La forte tentation d’une alliance NPD-Québec Solidaire

Les péquistes risquent de ne rien apprendre de la déconfiture du Bloc

*On peut facilement imaginer que les dirigeants du NPD et de Québec solidaire – du moins de son aile fédéraliste – contemplent avec ravissement les perspectives qui s’offrent à eux.

À ceux qui s’étonneraient de ce rapprochement, rappelons que de nombreux militants de Québec solidaire ont pris position, ont milité et ont même été candidats – le plus connu étant Alexandre Boulerice – pour le NPD, lors de cette élection. Ses dirigeants avaient appelé à voter contre Harper, mais sans prendre position en faveur du Bloc.

Québec solidaire est devenu officiellement indépendantiste, après beaucoup de tergiversations, mais a conservé en son sein une aile fédéraliste qui, soyons-en assurés, doit déjà bomber le torse.

D’autant plus que le NPD pourrait faire miroiter à la direction de Québec solidaire le fait que, dans 59 circonscriptions au Québec, il disposera dorénavant d’une infrastructure organisationnelle et politique qui pourrait être mise au service de Québec solidaire pour la préparation de la prochaine campagne électorale.
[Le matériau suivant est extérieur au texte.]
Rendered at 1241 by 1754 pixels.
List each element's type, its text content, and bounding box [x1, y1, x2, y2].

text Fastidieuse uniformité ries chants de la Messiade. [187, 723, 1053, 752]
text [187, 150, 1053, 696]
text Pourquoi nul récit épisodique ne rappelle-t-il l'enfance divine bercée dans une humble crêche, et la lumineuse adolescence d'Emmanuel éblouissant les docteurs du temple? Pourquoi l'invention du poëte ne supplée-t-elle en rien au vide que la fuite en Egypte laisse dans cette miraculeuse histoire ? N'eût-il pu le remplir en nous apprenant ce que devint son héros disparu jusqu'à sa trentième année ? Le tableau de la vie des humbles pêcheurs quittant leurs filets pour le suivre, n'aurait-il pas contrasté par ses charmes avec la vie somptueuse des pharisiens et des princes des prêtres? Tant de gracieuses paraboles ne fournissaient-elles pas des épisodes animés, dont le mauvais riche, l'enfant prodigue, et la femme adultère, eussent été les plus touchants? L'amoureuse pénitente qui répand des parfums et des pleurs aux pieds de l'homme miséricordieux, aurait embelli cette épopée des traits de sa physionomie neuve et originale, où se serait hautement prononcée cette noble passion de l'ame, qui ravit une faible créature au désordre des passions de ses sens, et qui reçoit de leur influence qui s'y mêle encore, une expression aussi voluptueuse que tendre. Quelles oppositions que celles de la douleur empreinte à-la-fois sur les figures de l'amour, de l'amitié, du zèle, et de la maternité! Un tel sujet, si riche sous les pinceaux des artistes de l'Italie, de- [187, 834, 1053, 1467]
Ce n’est pas rien.

Une coalition NPD-QS pourrait également bénéficier d’appuis importants au sein du mouvement syndical, ce qui faisait défaut jusqu’ici à Québec solidaire. Enfin, Thomas Mulcair et Amir Khadir, s’ils unissent leurs efforts, formeraient un tandem redoutable.
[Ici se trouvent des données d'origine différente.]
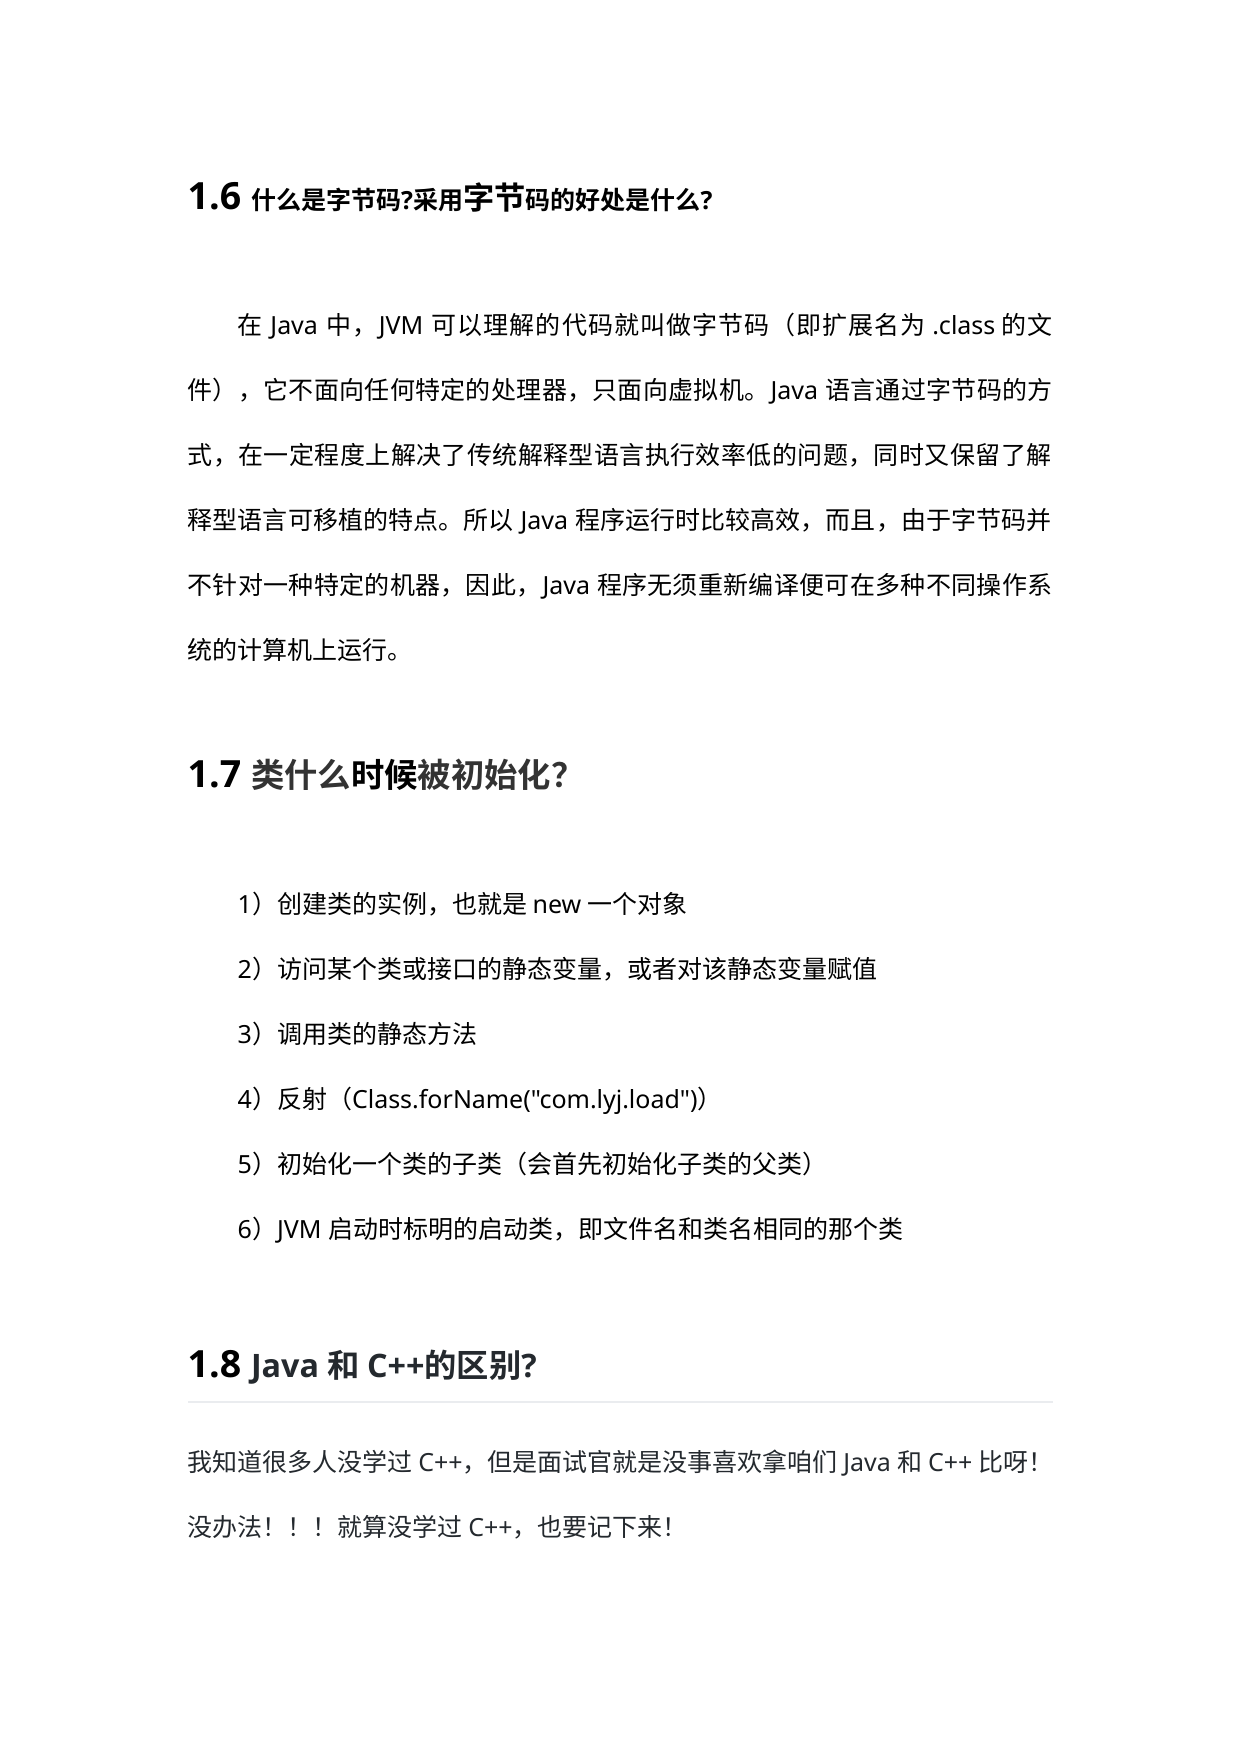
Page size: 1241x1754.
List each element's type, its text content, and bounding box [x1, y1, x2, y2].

list 3）调用类的静态方法 [187, 1000, 1053, 1065]
list 6）JVM 启动时标明的启动类，即文件名和类名相同的那个类 [187, 1195, 1053, 1260]
list 5）初始化一个类的子类（会首先初始化子类的父类） [187, 1130, 1053, 1195]
text 我知道很多人没学过 C++，但是面试官就是没事喜欢拿咱们 Java 和 C++ 比呀！没办法！！！就算没学过 C++，也要记下来！ [187, 1428, 1053, 1558]
list 1）创建类的实例，也就是 new 一个对象 [187, 870, 1053, 935]
list 2）访问某个类或接口的静态变量，或者对该静态变量赋值 [187, 935, 1053, 1000]
subtitle Java 和 C++的区别? [187, 1330, 1053, 1403]
subtitle 类什么时候被初始化？ [187, 741, 1053, 806]
subtitle 什么是字节码?采用字节码的好处是什么? [187, 162, 1053, 227]
list 4）反射（Class.forName("com.lyj.load")） [187, 1065, 1053, 1130]
list 在 Java 中，JVM 可以理解的代码就叫做字节码（即扩展名为 .class 的文件），它不面向任何特定的处理器，只面向虚拟机。Java 语言通过字节码的方式，在一定程度上解决了传统解释型语言执行效率低的问题，同时又保留了解释型语言可移植的特点。所以 Java 程序运行时比较高效，而且，由于字节码并不针对一种特定的机器，因此，Java 程序无须重新编译便可在多种不同操作系统的计算机上运行。 [187, 291, 1053, 681]
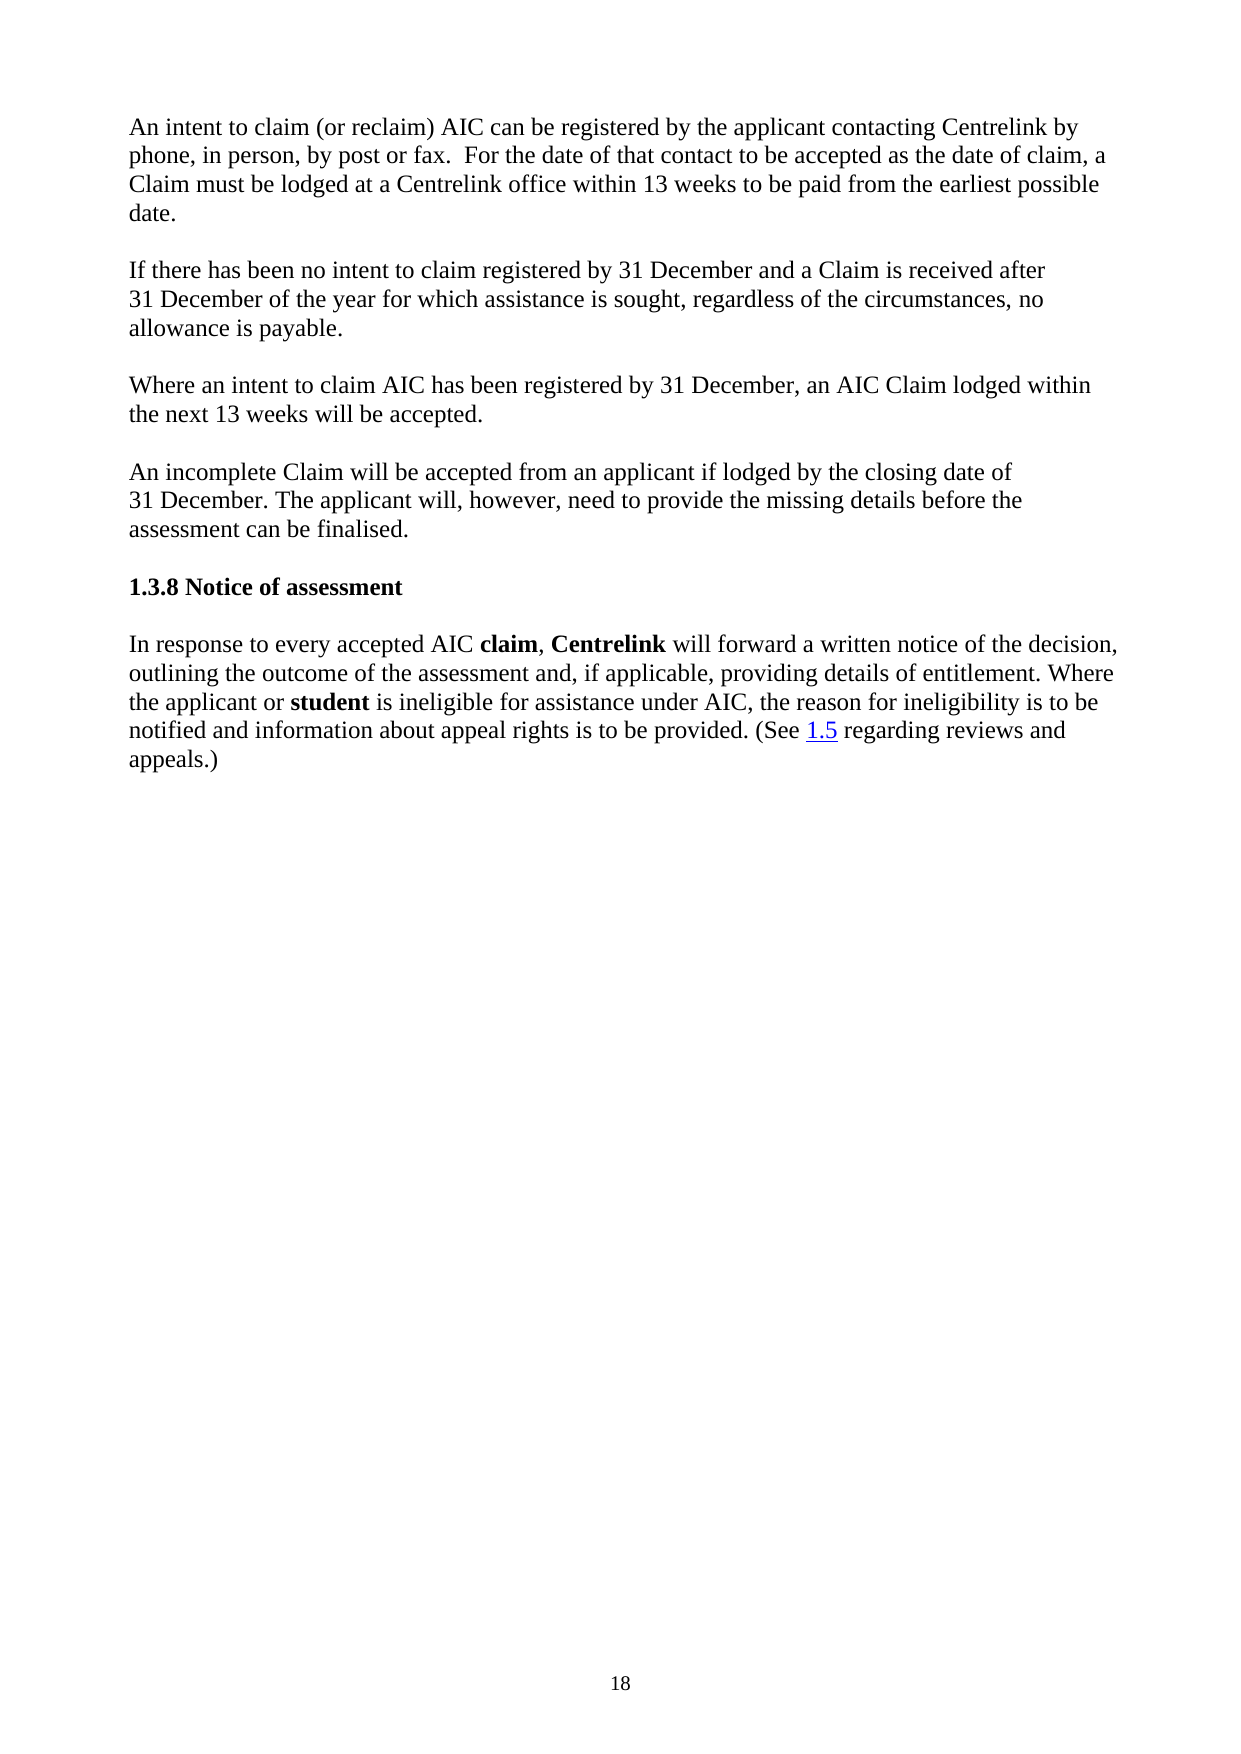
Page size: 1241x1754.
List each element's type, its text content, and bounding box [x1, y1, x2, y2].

En France, sur les panneaux de signalisation aux passages à niveau, on peut lire : « Un train peut en cacher un autre?», pour prévenir les automobilistes et les piétons de l’arrivée possible d’un train venant en direction opposée à celui qu’on a sous les yeux.
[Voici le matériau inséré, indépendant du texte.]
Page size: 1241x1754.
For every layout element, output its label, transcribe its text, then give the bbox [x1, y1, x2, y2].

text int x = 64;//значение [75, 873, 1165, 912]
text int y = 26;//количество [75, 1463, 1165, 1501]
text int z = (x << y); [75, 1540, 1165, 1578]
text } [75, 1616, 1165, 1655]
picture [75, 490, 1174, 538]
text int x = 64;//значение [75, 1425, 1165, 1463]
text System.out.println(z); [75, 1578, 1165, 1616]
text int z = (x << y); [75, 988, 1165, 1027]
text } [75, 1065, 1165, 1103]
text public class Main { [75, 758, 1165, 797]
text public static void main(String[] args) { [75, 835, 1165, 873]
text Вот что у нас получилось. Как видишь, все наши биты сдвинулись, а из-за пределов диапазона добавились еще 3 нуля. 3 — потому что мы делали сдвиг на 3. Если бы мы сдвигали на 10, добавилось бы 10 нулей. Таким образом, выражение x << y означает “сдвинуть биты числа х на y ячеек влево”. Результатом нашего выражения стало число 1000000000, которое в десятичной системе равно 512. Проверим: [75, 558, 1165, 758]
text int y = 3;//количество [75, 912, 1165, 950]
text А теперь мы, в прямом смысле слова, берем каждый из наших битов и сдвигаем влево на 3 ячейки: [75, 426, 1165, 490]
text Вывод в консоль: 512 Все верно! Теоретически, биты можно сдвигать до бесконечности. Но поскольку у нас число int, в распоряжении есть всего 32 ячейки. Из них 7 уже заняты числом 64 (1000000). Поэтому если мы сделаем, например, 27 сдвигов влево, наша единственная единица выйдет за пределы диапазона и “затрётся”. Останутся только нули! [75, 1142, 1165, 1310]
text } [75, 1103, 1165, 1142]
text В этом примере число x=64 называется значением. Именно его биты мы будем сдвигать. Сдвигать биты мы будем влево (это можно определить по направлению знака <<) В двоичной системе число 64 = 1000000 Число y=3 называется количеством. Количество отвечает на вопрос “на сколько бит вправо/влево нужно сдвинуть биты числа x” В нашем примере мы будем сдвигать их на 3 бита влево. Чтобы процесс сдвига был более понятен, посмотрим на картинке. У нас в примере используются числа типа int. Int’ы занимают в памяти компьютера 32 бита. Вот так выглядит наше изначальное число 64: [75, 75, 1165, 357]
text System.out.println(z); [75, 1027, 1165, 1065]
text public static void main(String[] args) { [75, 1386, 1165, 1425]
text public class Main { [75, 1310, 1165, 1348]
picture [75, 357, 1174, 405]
On peut servir le même avertissement aux souverainistes. Pendant que vous êtes obnubilés par un éventuel parti de droite dirigé par Legault, vous ne voyez pas le train NPD-QS qui entre en gare.

Pourtant, l’expérience du Bloc devrait nous servir de leçon. Aveuglé par Harper, il a complètement négligé le NPD. Une fois en campagne électorale, il était trop tard pour fouiller dans le programme du NPD et se demander ce que peut bien contenir la fameuse Déclaration de Sherbrooke.

Le débat avec Québec solidaire doit donc être engagé le plus rapidement possible pour que nos concitoyens aient une idée claire et précise des politiques défendues par les souverainistes d’allégeance péquiste, et la direction de Québec solidaire.

Déjà, des divergences importantes sont apparues entre les deux formations politiques. Par exemple, sur les questions linguistiques et de la laïcité. Un leader de Québec solidaire s’est prononcé contre l’extension aux cégeps des dispositions de la Loi 101, et QS est favorable à une laïcité ouverte.

Il en va de même sur la voie à suivre pour l’accession du Québec à l’indépendance nationale. Alors que, de façon générale, les péquistes suivent l’exemple de la Révolution américaine, soit une Déclaration d’indépendance (1776), suivie de l’adoption d’une Constitution (1787), Québec solidaire s’inspire plutôt de l’exemple récent de pays latino-américains déjà indépendants, avec la mise sur pied d’une Assemblée constituante qui aurait à débattre, entre autres questions, de la pertinence ou pas de l’indépendance du Québec.

Un véritable débat entre les deux courants politiques permettrait également d’élever à un niveau supérieur l’articulation entre la question sociale et la question nationale.

La nécessité d’une telle confrontation idéologique ne devrait pas être à démontrer. Mais le risque existe que des péquistes n’apprennent rien de l’expérience du Bloc face au NPD, gardent la tête dans le sable et prient pour que les vents, par une quelconque intervention divine, redeviennent favorables, la veille du prochain scrutin.

Quant aux membres de Québec solidaire, ils peuvent rêver d’une réédition, sur la scène provinciale, des récents succès du NPD. Mais, au lieu d’un scénario Québec, nous pourrions nous retrouver, le soir des prochaines élections québécoises, avec un scénario Ontario. Faut-il rappeler que le Parti conservateur a profité de la division du vote entre le Parti Libéral et le NPD pour remporter les circonscriptions qui lui ont permis de former un gouvernement majoritaire.

À voir l’enthousiasme avec lequel les fédéralistes canadiens, de toutes allégeances, de la gauche à la droite, ont accueilli la défaite du Bloc Québécois, on peut facilement imaginer qu’ils applaudiraient avec la même vigueur l’élection d’un parti fédéraliste au Québec, fût-il de gauche. Parions qu’ils seraient même prêts à donner un coup de main pour que cela se réalise.